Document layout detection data
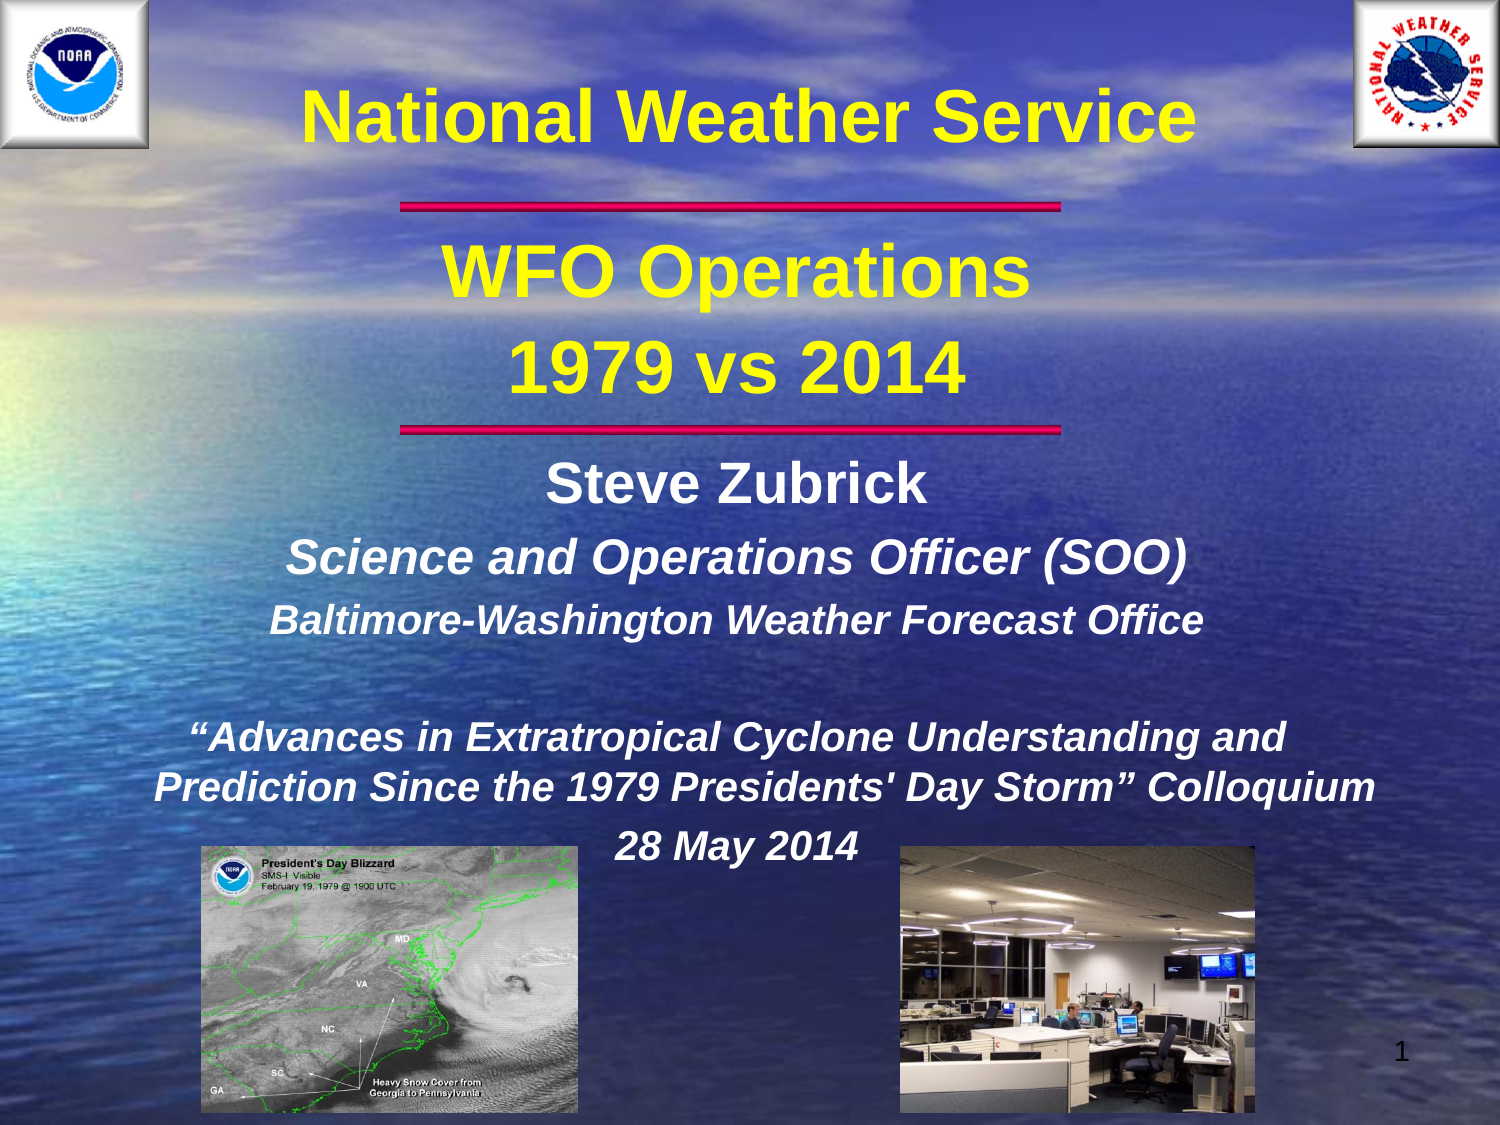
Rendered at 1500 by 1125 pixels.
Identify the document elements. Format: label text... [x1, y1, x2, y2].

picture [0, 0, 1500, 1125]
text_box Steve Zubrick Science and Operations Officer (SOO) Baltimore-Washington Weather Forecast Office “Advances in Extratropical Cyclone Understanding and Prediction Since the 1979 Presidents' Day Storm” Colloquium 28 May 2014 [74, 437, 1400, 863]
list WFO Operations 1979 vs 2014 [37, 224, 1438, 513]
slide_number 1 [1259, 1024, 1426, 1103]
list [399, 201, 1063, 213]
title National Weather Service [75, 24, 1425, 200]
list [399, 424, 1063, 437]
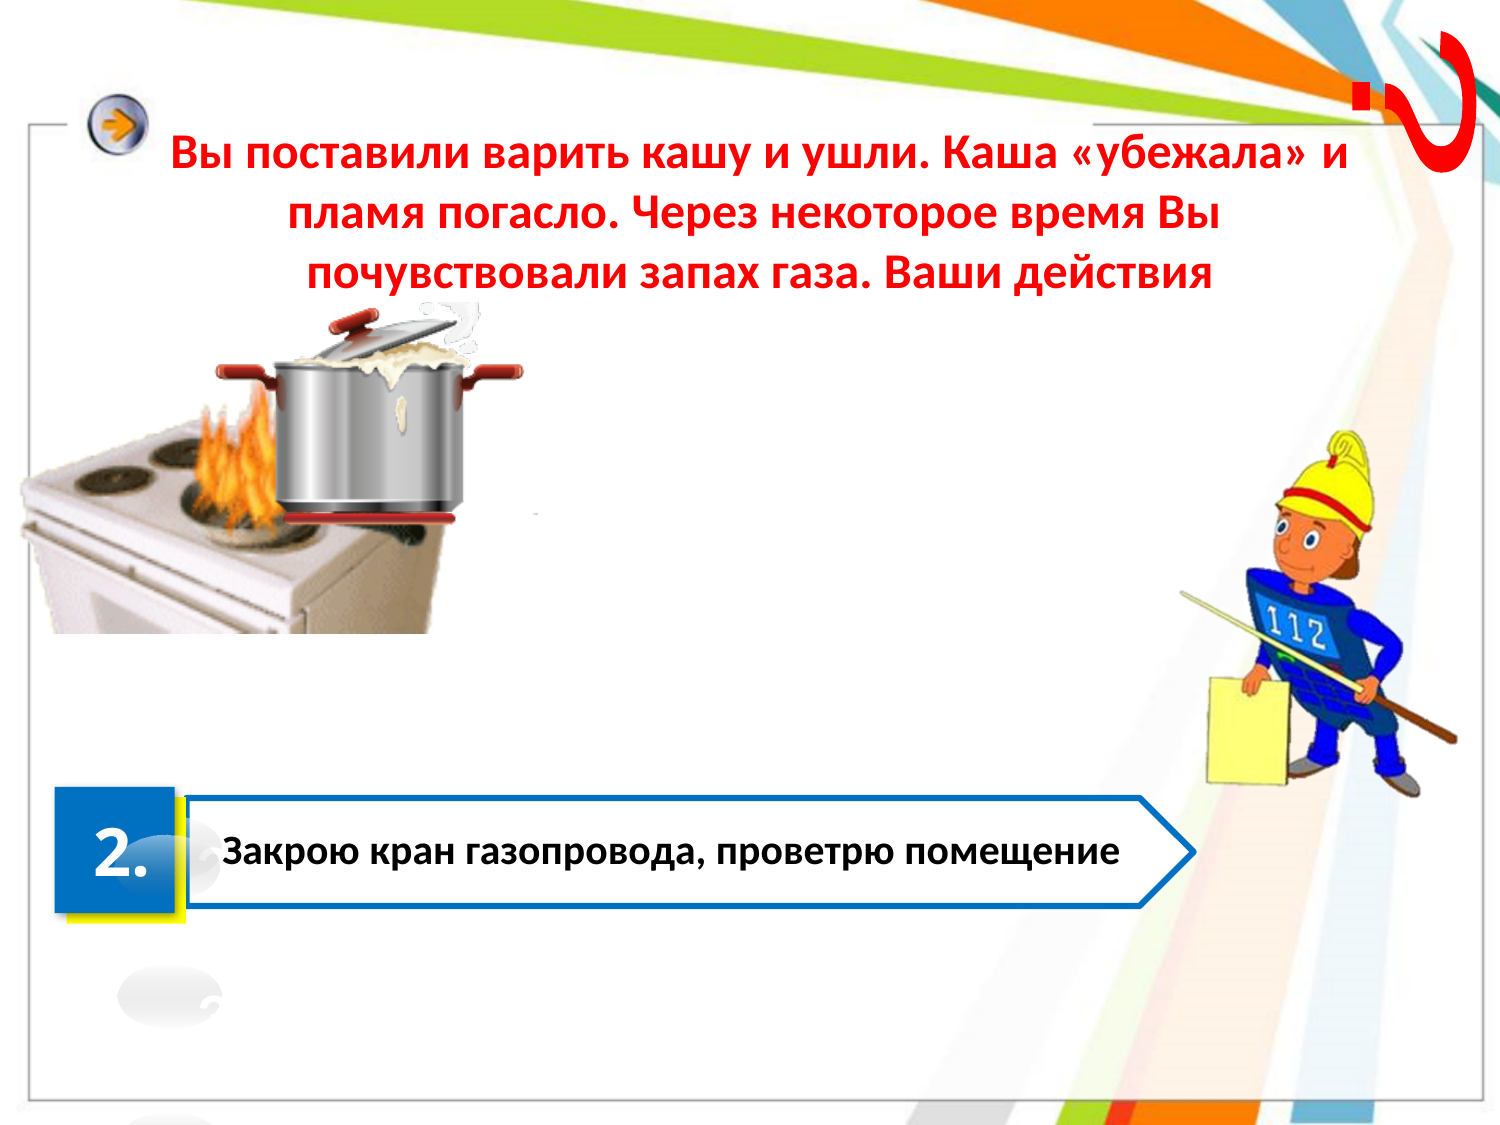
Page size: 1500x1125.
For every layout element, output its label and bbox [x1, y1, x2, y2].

- **PROBLEM TO SOLVE**:
Transcribe every entry above exactly. Omit all pictures.

- **EXERCISE RESULT**:
Rendered at 1500 by 1125 pixels.
Identify the document elements. Format: label text... [x1, y1, x2, y2].

picture [0, 0, 1500, 1125]
text_box Steve Zubrick Science and Operations Officer (SOO) Baltimore-Washington Weather Forecast Office “Advances in Extratropical Cyclone Understanding and Prediction Since the 1979 Presidents' Day Storm” Colloquium 28 May 2014 [74, 437, 1400, 863]
list WFO Operations 1979 vs 2014 [37, 224, 1438, 513]
slide_number 1 [1259, 1024, 1426, 1103]
list [399, 201, 1063, 213]
title National Weather Service [75, 24, 1425, 200]
list [399, 424, 1063, 437]
Page size: 1500x1125.
For every layout element, output its label and bbox [x1, y1, x2, y2].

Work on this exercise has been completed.